▸ Task details: Extend the commentary on the Ontario budget, picking up after its final sentence.

▸ Excerpt to read:
Don Drummond on the Ontario budget

We must look at the broader economic and fiscal context to drive efficiencies that will help our public services cope with slower funding increases

Ontario Budget 2012-13 at a glance.
Image supplied by: Graphic by Justin Chin
Ontario Budget 2012-13 at a glance.

Students, faculty and staff had much at stake with the release of the Ontario budget on March 27. Immediate interest likely centred on the plan to increase funding for post-secondary education by 1.9 per cent per annum over the next few years, to continue the 30 per cent tuition credit and to maintain the five per cent cap on annual tuition increases.

While the 1.9-per-cent increase will barely cover the projected rise in post-secondary enrolment, it’s nevertheless more than double the limit on total government spending across all areas, reflecting the priority the Ontario government places on education.

But the economic and fiscal context behind the budget should be of even greater interest than the particular actions. I chaired the Commission on the Reform of Ontario Public Services which estimated that without strong fiscal action, the province’s deficit would balloon from $15.3 billion this year to over $30 billion by 2017-18.

Even more troubling, the ratio of net public debt to the province’s Gross Domestic Product — a key indicator of the extent to which fiscal shortcomings are being shifted to the future — would rise from 37.2 per cent to over 50 per cent over the same period. While still far lower than the ratios of over 100 per cent in many European countries in crisis, such a debt load would inevitably leave the government little choice but to apply wrenching action that would undermine the most valued public services.

So while the medicine being applied now seems bitter, it’s a far superior approach to doing nothing until collision with a fiscal wall. By taking action now the government has an opportunity to absorb a good part of the fiscal restraint through increasing the efficiency of public services.

▸ Exercise data:

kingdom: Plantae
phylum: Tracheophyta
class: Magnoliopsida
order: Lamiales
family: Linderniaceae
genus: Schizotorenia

▸ Exercise output:
Health care is a prime example: it constitutes over 40 per cent of the province’s spending and its budget has been rising at more than 7 per cent a year over the past decade. Yet aside from the U.S., the phenomenal spending buys rather mediocre results compared to other developed countries. Parts of the system remain in silos when they should be integrated, and patients fall between the cracks. Information technology isn’t used effectively. People languish in the wrong facilities at high cost and satisfaction is often poor. We can and must do much better with slower funding increases.

The same focus on efficiency needs to be applied to universities and colleges to ensure students receive a good education within a more limited fiscal framework.

Efficiency shouldn’t be defined just by the resources used, but the outcomes those resources produce. As with many other areas the Commission studied, more attention needs to be paid to the definition of outcomes in higher education.

It’s not simply a matter of graduating more students. It’s what and how they learn that counts. It is troubling that many post-secondary education institutions need annual funding increases of four to six per cent simply to continue doing the same thing. When funding increases fall short of this, the response is often larger class sizes, which can result in a deterioration of the learning experience.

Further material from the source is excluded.